[THE TASK]:
In the listing below, locate the line containing "staining of hepatocellular" and the line containing "stomach adenocarcinoma stained". Output both of them and every line between, exactly as written, and nothing more.

[RECORDS TO USE]:
════════

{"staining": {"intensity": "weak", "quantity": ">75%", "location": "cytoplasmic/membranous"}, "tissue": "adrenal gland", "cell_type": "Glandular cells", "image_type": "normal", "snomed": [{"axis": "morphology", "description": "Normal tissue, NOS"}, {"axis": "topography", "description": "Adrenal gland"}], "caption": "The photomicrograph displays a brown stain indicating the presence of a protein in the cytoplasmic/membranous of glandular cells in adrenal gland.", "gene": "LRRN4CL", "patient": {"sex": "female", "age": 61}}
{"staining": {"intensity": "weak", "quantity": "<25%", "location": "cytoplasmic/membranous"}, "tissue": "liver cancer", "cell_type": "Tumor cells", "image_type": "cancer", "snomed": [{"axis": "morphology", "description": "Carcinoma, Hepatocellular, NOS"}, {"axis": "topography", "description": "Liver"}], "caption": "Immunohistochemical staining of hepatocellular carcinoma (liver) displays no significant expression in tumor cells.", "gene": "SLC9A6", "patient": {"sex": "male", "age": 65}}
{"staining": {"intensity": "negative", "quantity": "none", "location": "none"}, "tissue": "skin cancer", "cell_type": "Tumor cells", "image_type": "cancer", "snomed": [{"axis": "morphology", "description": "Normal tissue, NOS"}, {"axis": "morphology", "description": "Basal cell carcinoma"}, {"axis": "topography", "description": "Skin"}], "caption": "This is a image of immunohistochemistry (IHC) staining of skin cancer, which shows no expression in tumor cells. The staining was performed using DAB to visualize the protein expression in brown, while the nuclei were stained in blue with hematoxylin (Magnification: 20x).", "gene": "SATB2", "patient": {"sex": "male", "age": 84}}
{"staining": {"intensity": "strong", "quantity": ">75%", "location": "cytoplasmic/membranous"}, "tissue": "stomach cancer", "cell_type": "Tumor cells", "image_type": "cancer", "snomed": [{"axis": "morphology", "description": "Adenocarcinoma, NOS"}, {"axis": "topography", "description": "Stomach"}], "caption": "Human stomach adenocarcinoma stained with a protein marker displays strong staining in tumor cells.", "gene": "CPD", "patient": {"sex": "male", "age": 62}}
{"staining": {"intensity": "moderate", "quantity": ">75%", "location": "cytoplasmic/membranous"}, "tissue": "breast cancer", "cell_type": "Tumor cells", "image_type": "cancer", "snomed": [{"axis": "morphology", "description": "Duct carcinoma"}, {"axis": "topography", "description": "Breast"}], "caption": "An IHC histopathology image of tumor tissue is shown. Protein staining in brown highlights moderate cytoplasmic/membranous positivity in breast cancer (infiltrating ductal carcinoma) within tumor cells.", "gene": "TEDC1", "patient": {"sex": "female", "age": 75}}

════════

[RESPONSE FOR THIS EXERCISE]:
{"staining": {"intensity": "weak", "quantity": "<25%", "location": "cytoplasmic/membranous"}, "tissue": "liver cancer", "cell_type": "Tumor cells", "image_type": "cancer", "snomed": [{"axis": "morphology", "description": "Carcinoma, Hepatocellular, NOS"}, {"axis": "topography", "description": "Liver"}], "caption": "Immunohistochemical staining of hepatocellular carcinoma (liver) displays no significant expression in tumor cells.", "gene": "SLC9A6", "patient": {"sex": "male", "age": 65}}
{"staining": {"intensity": "negative", "quantity": "none", "location": "none"}, "tissue": "skin cancer", "cell_type": "Tumor cells", "image_type": "cancer", "snomed": [{"axis": "morphology", "description": "Normal tissue, NOS"}, {"axis": "morphology", "description": "Basal cell carcinoma"}, {"axis": "topography", "description": "Skin"}], "caption": "This is a image of immunohistochemistry (IHC) staining of skin cancer, which shows no expression in tumor cells. The staining was performed using DAB to visualize the protein expression in brown, while the nuclei were stained in blue with hematoxylin (Magnification: 20x).", "gene": "SATB2", "patient": {"sex": "male", "age": 84}}
{"staining": {"intensity": "strong", "quantity": ">75%", "location": "cytoplasmic/membranous"}, "tissue": "stomach cancer", "cell_type": "Tumor cells", "image_type": "cancer", "snomed": [{"axis": "morphology", "description": "Adenocarcinoma, NOS"}, {"axis": "topography", "description": "Stomach"}], "caption": "Human stomach adenocarcinoma stained with a protein marker displays strong staining in tumor cells.", "gene": "CPD", "patient": {"sex": "male", "age": 62}}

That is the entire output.